Fail this question you should give up trading

Quote from knifecatcher:

A bunch of us saw a guy on the street flipping a coin and got heads 10 times in a row. We decide to bet among ourselves. Would you bet on head or tail on the next flip of coin?

Heads, it's a two-"headed" coin. :p
 
I would knock the guy over steal his quarter, bet on heads and make the coin come up heads. Isn't that what market makers do pretty much :D

Quote from knifecatcher:

A bunch of us saw a guy on the street flipping a coin and got heads 10 times in a row. We decide to bet among ourselves. Would you bet on head or tail on the next flip of coin?
 
Quote from knifecatcher:

A bunch of us saw a guy on the street flipping a coin and got heads 10 times in a row. We decide to bet among ourselves. Would you bet on head or tail on the next flip of coin?

It has to be tails, because Victor Niederhoffer said there is no such thing as a trend.:)
 
The answer is (according to Barry Greenstein the poker player):

1) Novice will say tail (Not necessarily true, I think Mark D. Cook would say tail too according to some of his material)

2) The mathematician will say there is no edge. The next flip of anything is 50:50 (independent events)

3) The experienced gambler will bet on head but never bet against the flipper because in the real world, it is likely something funny going on with that coin or the flipper.
 
Quote from WallstYouth:The question explicitly asked how much distance the bird travels after an hour the cars and the distance between them have really no bearings on the question itself.

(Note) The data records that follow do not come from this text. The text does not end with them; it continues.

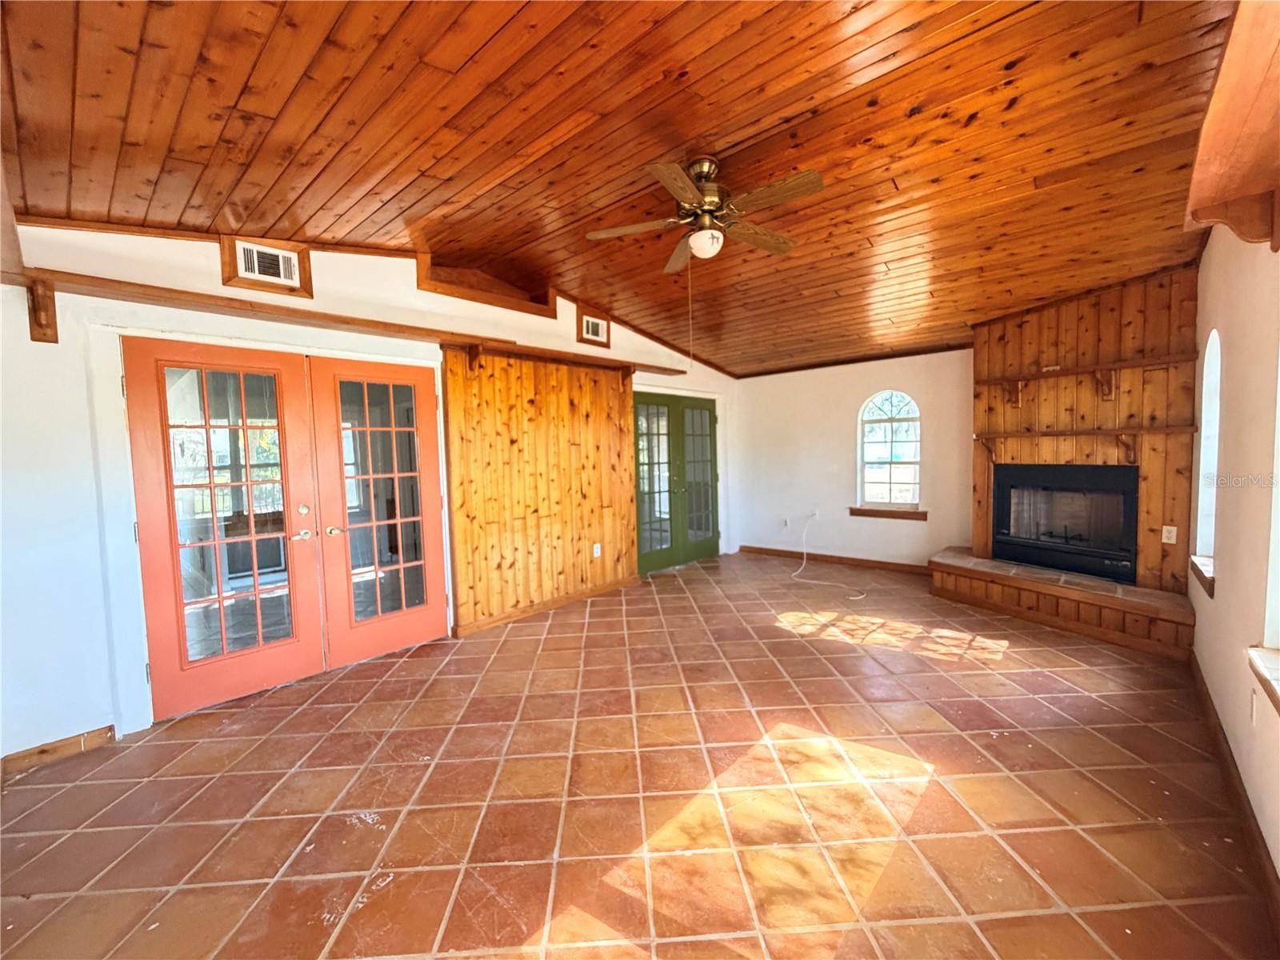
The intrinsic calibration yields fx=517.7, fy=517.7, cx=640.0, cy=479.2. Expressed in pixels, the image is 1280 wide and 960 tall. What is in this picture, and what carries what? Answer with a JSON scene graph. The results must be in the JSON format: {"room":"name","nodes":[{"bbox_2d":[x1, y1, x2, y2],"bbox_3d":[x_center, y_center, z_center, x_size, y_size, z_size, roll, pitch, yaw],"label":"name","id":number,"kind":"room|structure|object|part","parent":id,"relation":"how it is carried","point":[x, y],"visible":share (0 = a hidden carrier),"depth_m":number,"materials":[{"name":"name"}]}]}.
{"room":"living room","nodes":[
{"label":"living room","id":0,"kind":"room"},
{"bbox_2d":[0,217,736,762],"bbox_3d":[-1.056,-0.307,4.429,0.185,2.995,7.092,2,5,42],"label":"left wall","id":1,"kind":"structure","parent":0,"point":[22,315],"depth_m":2.53,"materials":[{"name":"white paint"}]},
{"bbox_2d":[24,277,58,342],"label":"wooden bracket","id":2,"kind":"object","parent":1,"relation":"attached to","point":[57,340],"visible":0.9,"depth_m":2.36,"materials":[{"name":"brown wood"}]},
{"bbox_2d":[0,724,117,778],"bbox_3d":[-2.951,1.301,2.237,0.015,0.091,0.940,2,5,42],"label":"baseboard","id":3,"kind":"structure","parent":1,"relation":"attached to","point":[43,751],"depth_m":2.45,"materials":[{"name":"brown wood"}]},
{"bbox_2d":[220,235,313,295],"bbox_3d":[-2.170,-1.256,3.012,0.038,0.291,0.419,2,5,42],"label":"air vent","id":4,"kind":"object","parent":1,"relation":"in","point":[287,254],"visible":0.99,"depth_m":3.00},
{"bbox_2d":[120,338,443,718],"bbox_3d":[-2.103,0.233,3.320,0.177,2.001,1.600,2,5,42],"label":"french door","id":5,"kind":"structure","parent":1,"relation":"in","point":[152,603],"depth_m":3.19,"materials":[{"name":"red"}]},
{"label":"glass panel","id":6,"kind":"part","parent":5,"relation":"part of","materials":[{"name":"glass"}]},
{"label":"handles","id":7,"kind":"part","parent":5,"relation":"part of","materials":[{"name":"gold metal"}]},
{"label":"deadbolt","id":8,"kind":"part","parent":5,"relation":"part of","materials":[{"name":"gold metal"}]},
{"bbox_2d":[7,268,683,376],"bbox_3d":[-1.375,-0.972,3.753,0.277,0.117,4.382,2,5,42],"label":"wooden ledge","id":9,"kind":"object","parent":1,"relation":"attached to","point":[197,297],"visible":0.83,"depth_m":2.90,"materials":[{"name":"brown wood"}]},
{"bbox_2d":[416,254,556,317],"bbox_3d":[-1.208,-1.521,4.116,0.426,0.341,1.224,2,5,42],"label":"upper opening","id":10,"kind":"object","parent":1,"relation":"in","point":[462,294],"visible":0.63,"depth_m":4.10,"materials":[{"name":"brown wood"}]},
{"bbox_2d":[440,348,637,631],"bbox_3d":[-0.768,0.028,4.681,0.039,2.176,1.972,2,5,42],"label":"wood paneling","id":11,"kind":"structure","parent":1,"relation":"attached to","point":[467,391],"depth_m":4.49,"materials":[{"name":"brown wood"}]},
{"bbox_2d":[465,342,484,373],"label":"wooden bracket","id":12,"kind":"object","parent":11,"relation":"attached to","point":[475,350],"visible":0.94,"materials":[{"name":"brown wood"}]},
{"bbox_2d":[455,576,639,635],"bbox_3d":[-0.782,1.104,4.612,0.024,0.086,1.912,2,5,42],"label":"baseboard","id":13,"kind":"structure","parent":11,"relation":"attached to","point":[568,598],"depth_m":4.50,"materials":[{"name":"brown wood"}]},
{"bbox_2d":[592,542,601,557],"bbox_3d":[-0.419,0.684,4.983,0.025,0.125,0.081,2,5,42],"label":"wall socket","id":14,"kind":"object","parent":11,"relation":"attached to","point":[594,555],"visible":0.98,"depth_m":4.97,"materials":[{"name":"white plastic"}]},
{"bbox_2d":[576,306,611,346],"bbox_3d":[-0.440,-1.436,4.884,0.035,0.315,0.384,2,5,42],"label":"air vent","id":15,"kind":"object","parent":1,"relation":"in","point":[597,337],"visible":1,"depth_m":4.86,"materials":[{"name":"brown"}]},
{"bbox_2d":[632,390,720,572],"bbox_3d":[0.447,0.018,6.165,0.138,1.989,1.641,2,5,42],"label":"french door","id":16,"kind":"structure","parent":1,"relation":"in","point":[709,410],"depth_m":6.12,"materials":[{"name":"green paint"}]},
{"bbox_2d":[0,0,1241,376],"bbox_3d":[0.597,-1.595,3.079,4.906,0.156,7.345,2,5,42],"label":"wood ceiling","id":17,"kind":"structure","parent":0,"point":[979,127],"depth_m":2.18,"materials":[{"name":"brown wood"}]},
{"bbox_2d":[585,154,823,273],"bbox_3d":[0.337,-1.307,2.555,1.059,0.516,1.051,-1,4,4],"label":"ceiling fan","id":18,"kind":"object","parent":17,"relation":"hanging from","point":[703,248],"visible":0.99,"depth_m":2.50,"materials":[{"name":"metal"}]},
{"bbox_2d":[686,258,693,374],"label":"pull chain","id":19,"kind":"object","parent":18,"relation":"hanging from","point":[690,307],"visible":0.96,"depth_m":2.89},
{"bbox_3d":[0.317,-1.378,2.635,0.256,0.414,0.255,2,5,42],"label":"motor housing","id":20,"kind":"part","parent":18,"relation":"part of","materials":[{"name":"gold metal"}]},
{"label":"fan blade","id":21,"kind":"part","parent":18,"relation":"part of","materials":[{"name":"brown wood"}]},
{"bbox_2d":[0,548,1275,959],"bbox_3d":[0.507,1.262,3.244,5.059,0.109,7.353,2,5,42],"label":"tile floor","id":22,"kind":"structure","parent":0,"point":[366,907],"depth_m":2.08,"materials":[{"name":"tile"}]},
{"bbox_2d":[790,511,866,602],"bbox_3d":[1.939,0.751,5.371,0.892,0.604,0.834,2,5,42],"label":"white cable","id":23,"kind":"object","parent":22,"relation":"on","point":[804,560],"visible":0.99,"depth_m":5.32,"materials":[{"name":"white plastic"}]},
{"bbox_2d":[930,547,1197,658],"bbox_3d":[3.306,0.935,4.149,1.827,0.326,0.957,2,5,42],"label":"hearth","id":24,"kind":"object","parent":22,"relation":"on","point":[986,587],"visible":0.93,"depth_m":3.86,"materials":[{"name":"brown wood"}]},
{"bbox_2d":[968,264,1199,601],"bbox_3d":[3.518,-0.241,4.236,1.389,2.646,0.544,2,5,42],"label":"fireplace wall","id":25,"kind":"structure","parent":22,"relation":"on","point":[1045,348],"depth_m":3.94,"materials":[{"name":"brown wood"}]},
{"bbox_2d":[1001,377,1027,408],"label":"wooden bracket","id":26,"kind":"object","parent":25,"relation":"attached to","point":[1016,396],"visible":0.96,"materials":[{"name":"brown wood"}]},
{"bbox_2d":[992,462,1138,583],"bbox_3d":[3.651,0.309,4.380,0.972,0.857,0.530,2,5,42],"label":"fireplace","id":27,"kind":"object","parent":25,"relation":"in","point":[1000,534],"visible":0.98,"depth_m":4.27,"materials":[{"name":"black glass"}]},
{"bbox_2d":[972,425,1195,462],"bbox_3d":[3.418,-0.246,4.088,1.401,0.291,0.214,2,5,42],"label":"mantel shelf","id":28,"kind":"object","parent":25,"relation":"attached to","point":[1117,431],"visible":0.99,"depth_m":3.92,"materials":[{"name":"brown wood"}]},
{"bbox_2d":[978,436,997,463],"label":"wooden bracket","id":29,"kind":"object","parent":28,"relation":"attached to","point":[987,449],"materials":[{"name":"brown wood"}]},
{"bbox_2d":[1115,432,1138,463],"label":"wooden bracket","id":30,"kind":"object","parent":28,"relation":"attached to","point":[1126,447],"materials":[{"name":"brown wood"}]},
{"bbox_2d":[972,352,1199,401],"bbox_3d":[3.389,-0.738,4.000,1.277,0.303,0.255,2,5,42],"label":"mantel shelf","id":31,"kind":"object","parent":25,"relation":"attached to","point":[1143,364],"visible":0.98,"depth_m":3.86,"materials":[{"name":"brown wood"}]},
{"bbox_2d":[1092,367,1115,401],"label":"wooden bracket","id":32,"kind":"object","parent":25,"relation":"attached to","point":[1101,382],"visible":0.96,"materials":[{"name":"brown wood"}]},
{"bbox_2d":[1160,524,1177,543],"bbox_3d":[3.743,0.391,3.665,0.074,0.123,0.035,2,5,42],"label":"wall socket","id":33,"kind":"object","parent":25,"relation":"attached to","point":[1170,528],"visible":0.98,"depth_m":3.66,"materials":[{"name":"white plastic"}]},
{"bbox_2d":[736,347,971,568],"bbox_3d":[2.984,-0.347,5.551,4.605,2.746,0.167,2,5,42],"label":"back wall","id":34,"kind":"structure","parent":0,"point":[966,402],"depth_m":6.02,"materials":[{"name":"white paint"}]},
{"bbox_2d":[781,516,790,528],"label":"wall socket","id":35,"kind":"object","parent":34,"relation":"attached to","point":[786,522],"visible":0.99,"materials":[{"name":"white plastic"}]},
{"bbox_2d":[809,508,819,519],"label":"wall socket","id":36,"kind":"object","parent":34,"relation":"attached to","point":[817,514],"visible":0.95,"depth_m":6.27,"materials":[{"name":"white plastic"}]},
{"bbox_2d":[740,544,933,574],"bbox_3d":[2.352,0.948,6.084,2.601,0.096,0.017,2,5,42],"label":"baseboard","id":37,"kind":"structure","parent":34,"relation":"attached to","point":[841,558],"depth_m":6.08,"materials":[{"name":"brown wood"}]},
{"bbox_2d":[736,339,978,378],"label":"ceiling trim","id":38,"kind":"structure","parent":34,"relation":"attached to","point":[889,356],"depth_m":5.90,"materials":[{"name":"brown wood"}]},
{"bbox_2d":[848,506,927,521],"bbox_3d":[2.718,0.373,5.699,0.784,0.094,0.109,2,5,42],"label":"window sill","id":39,"kind":"structure","parent":34,"relation":"attached to","point":[881,512],"depth_m":5.66,"materials":[{"name":"brown wood"}]},
{"bbox_2d":[855,388,922,514],"bbox_3d":[2.761,-0.320,5.717,0.697,1.347,0.108,2,5,42],"label":"arched window","id":40,"kind":"structure","parent":34,"relation":"in","point":[881,399],"depth_m":5.74,"materials":[{"name":"white glass"}]},
{"bbox_2d":[1186,221,1279,894],"bbox_3d":[2.204,-0.208,1.691,0.169,2.977,6.412,2,5,42],"label":"right wall","id":41,"kind":"structure","parent":0,"point":[1218,601],"depth_m":2.16,"materials":[{"name":"beige paint"}]},
{"bbox_2d":[1188,554,1215,596],"bbox_3d":[3.247,0.542,2.926,0.151,0.103,0.658,2,5,42],"label":"window sill","id":42,"kind":"structure","parent":41,"relation":"attached to","point":[1206,571],"depth_m":2.92,"materials":[{"name":"brown wood"}]},
{"bbox_2d":[1191,329,1222,587],"bbox_3d":[3.277,-0.149,2.903,0.146,1.447,0.687,2,5,42],"label":"arched window","id":43,"kind":"structure","parent":41,"relation":"in","point":[1204,501],"depth_m":3.12,"materials":[{"name":"white"}]},
{"bbox_2d":[1184,0,1279,251],"bbox_3d":[1.612,-0.955,1.241,0.357,0.472,2.247,2,5,42],"label":"wooden valance","id":44,"kind":"object","parent":41,"relation":"attached to","point":[1220,154],"visible":0.99,"depth_m":1.56,"materials":[{"name":"brown wood"}]},
{"bbox_2d":[1188,651,1279,939],"bbox_3d":[1.827,1.235,1.470,0.017,0.101,5.163,2,5,42],"label":"baseboard","id":45,"kind":"structure","parent":41,"relation":"attached to","point":[1257,826],"depth_m":1.87,"materials":[{"name":"brown wood"}]},
{"bbox_2d":[1248,688,1259,724],"bbox_3d":[2.236,0.827,1.891,0.010,0.121,0.070,2,5,42],"label":"wall socket","id":46,"kind":"object","parent":41,"relation":"attached to","point":[1254,708],"visible":0.98,"depth_m":1.88,"materials":[{"name":"white plastic"}]},
{"bbox_2d":[1246,644,1279,714],"bbox_3d":[1.836,0.655,1.335,0.171,0.085,1.199,2,5,42],"label":"window sill","id":47,"kind":"structure","parent":41,"relation":"attached to","point":[1257,662],"depth_m":1.68,"materials":[{"name":"white"}]},
{"bbox_2d":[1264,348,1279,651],"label":"window","id":48,"kind":"structure","parent":41,"relation":"in","point":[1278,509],"depth_m":1.78,"materials":[{"name":"white"}]}
]}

2 Cars are traveling from opposite directions towards each other, each car is traveling excatly 50Mph, a bird flying along side one of the cars is traveling at 60 Mph how much miles will the bird cover back and forth between each car after 1 hour?
Are we missing something here? Allegedly the question explicitly asked "how much distance the bird travels after an hour," yet simple reading of the question states that it in fact explicitly asked "how much miles will the bird cover back and forth between each car after 1 hour"

So it is indeed a "trick question" and the real question was actually stated in the first sentence "Very simple question yet so many recruits get it wrong why?"

The answer to the question [why?] is simply that the interview question is missing important information and therefore the recruits answer with what they think the interviewer would like to hear, rather than risk insulting the interviewer's intelligence by saying that that the question is indeed faulty.
 
Quote from riskarb:

What happened to the recruiter that posed this question? Spontaneous combustion? Beaten to death by the applicants?

Looks like Chuck Norris got to him...

And I think he also ate the bird.
 
Quote from knifecatcher:

The answer is (according to Barry Greenstein the poker player):

1) Novice will say tail (Not necessarily true, I think Mark D. Cook would say tail too according to some of his material)

2) The mathematician will say there is no edge. The next flip of anything is 50:50

3) The experienced gambler will bet on head but never bet against the flipper because in the real world, it is likely something funny going on with that coin or the flipper.


Yeah, we got it. This question was posed by our 3rd grade math teacher.